I am working on finishing a couple of projects using shellac. I need to mask off certain areas to prevent the shellac from penetrating that area. In some places I brush the shellac on and in another I apply shellac with a rag. Specifically I need to mask a 3/4" circle on a flat piece of cedar. I will later glue something to the masked area.

I have tried blue painter's tape and round white dots I purchased from the big box office supply store. Both had the shellac flow right under the tape / dot. In fact the shellac seemed to release the glue on the dots.

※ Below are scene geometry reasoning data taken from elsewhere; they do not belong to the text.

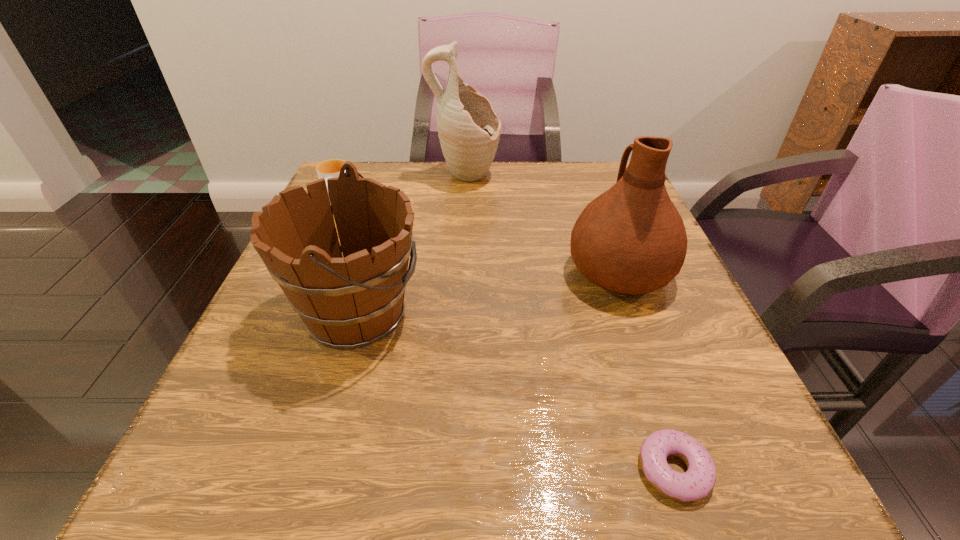
This screenshot has height=540, width=960. I want to click on cup that is at the left edge, so click(331, 168).

Find the location of `pitcher that is at the right edge`. pitcher that is at the right edge is located at coordinates 631,239.

Image resolution: width=960 pixels, height=540 pixels. Find the location of `doughnut situated at the right edge`. doughnut situated at the right edge is located at coordinates (698, 481).

Where is `object situated at the far left corner`? Image resolution: width=960 pixels, height=540 pixels. object situated at the far left corner is located at coordinates click(x=331, y=168).

The width and height of the screenshot is (960, 540). In order to click on object situated at the near right corner in this screenshot , I will do `click(698, 481)`.

Image resolution: width=960 pixels, height=540 pixels. Find the location of `vacant space at the far edge`. vacant space at the far edge is located at coordinates (424, 175).

Identify the location of vacant region at the near edge of the desktop. The image size is (960, 540). (476, 455).

The width and height of the screenshot is (960, 540). Find the location of `vacant space at the right edge of the desktop`. vacant space at the right edge of the desktop is located at coordinates (681, 330).

Where is `blank space at the near left corner of the desktop`? The image size is (960, 540). blank space at the near left corner of the desktop is located at coordinates (279, 482).

Find the location of a particular element. The image size is (960, 540). vacant area at the far right corner is located at coordinates (599, 163).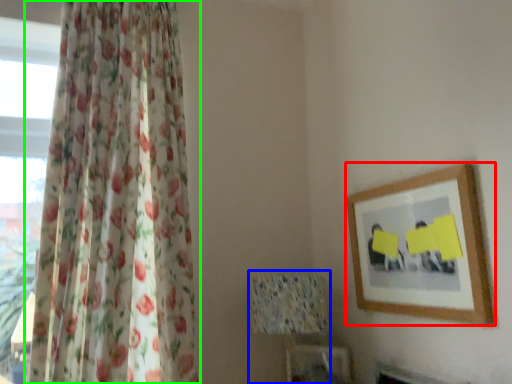
Question: Which object is positioned farthest from picture frame (highlighted by a red box)? Select from table lamp (highlighted by a blue box) and curtain (highlighted by a green box).

Choices:
 (A) table lamp
 (B) curtain

Answer: (B)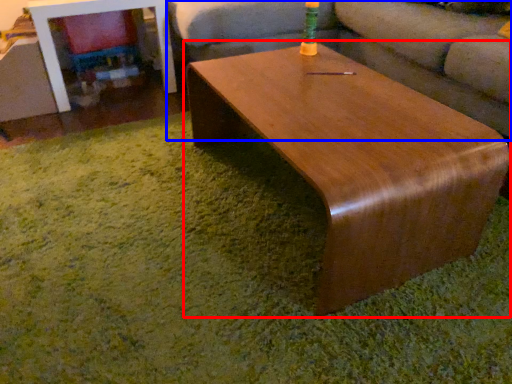
Question: Among these objects, which one is farthest to the camera, coffee table (highlighted by a red box) or studio couch (highlighted by a blue box)?

Choices:
 (A) coffee table
 (B) studio couch

Answer: (B)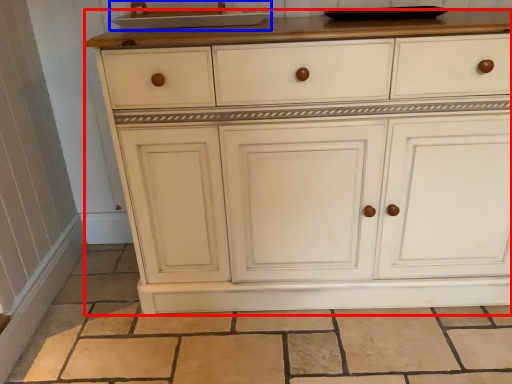
Question: Which point is closer to the camera, chest of drawers (highlighted by a red box) or sink (highlighted by a blue box)?

Choices:
 (A) chest of drawers
 (B) sink

Answer: (A)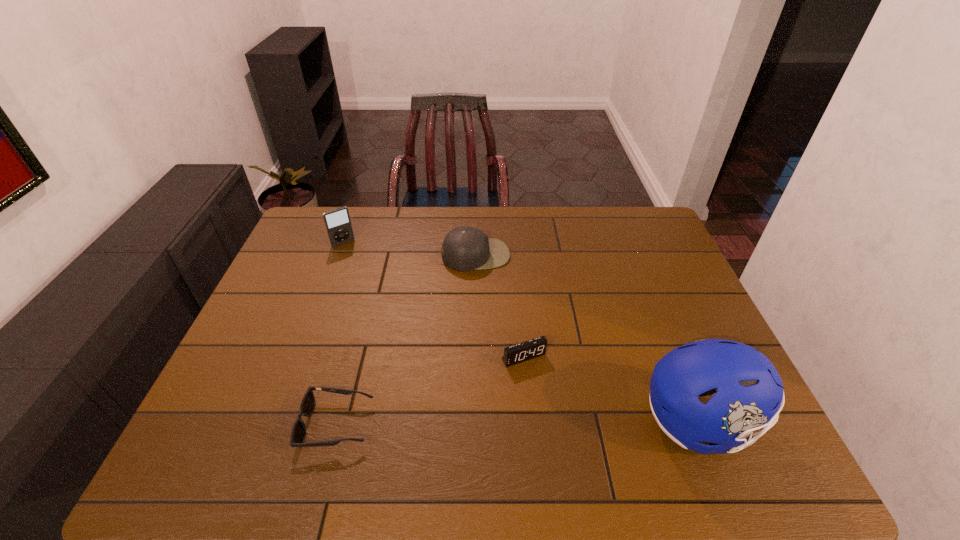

Will you suggest something that I can use to mask an area to prevent shellac from affecting that area.


----------



## RussellAP (Feb 21, 2012)

Shellac penetrates so protecting the surface of a soft wood like cedar is not possible. It will bleed under the tape. 
I wouldn't worry about the area you plan to glue, you can glue over dewaxed shellac. You can spot sand the area to be glued afterward if you are afraid it wont hold.


----------



## Cosmicsniper (Oct 2, 2009)

When building a guitar, a luthier will often shellac the rosette/binding channel before gluing in the inlay. This is to keep the glue from discoloring the surrounding soft, white soundboard. Whereas its not structural with a guitar inlay, it still sticks. Though you would ideally prefer raw wood for any gluing application, you shouldn't have to worry if a little creeps under the tape in your application.


----------



## JesseTutt (Aug 15, 2012)

One of the applications requires gluing two pieces together. The way the pieces fit together it is hard to get in there and scrape the drying glue squeeze out off or to remove dried squeeze out. I was hoping that by masking the two pieces, shellacking them, and then gluing the pieces together the glue will not stick. It sounds like tightbound glue will stick to shellac. Do I understand this correctly?


----------



## Wdwerker (Apr 14, 2012)

They make a green masking tape for automotive masking. It resists strong solvents. Not sure if the alcohol in shellac will affect it.


----------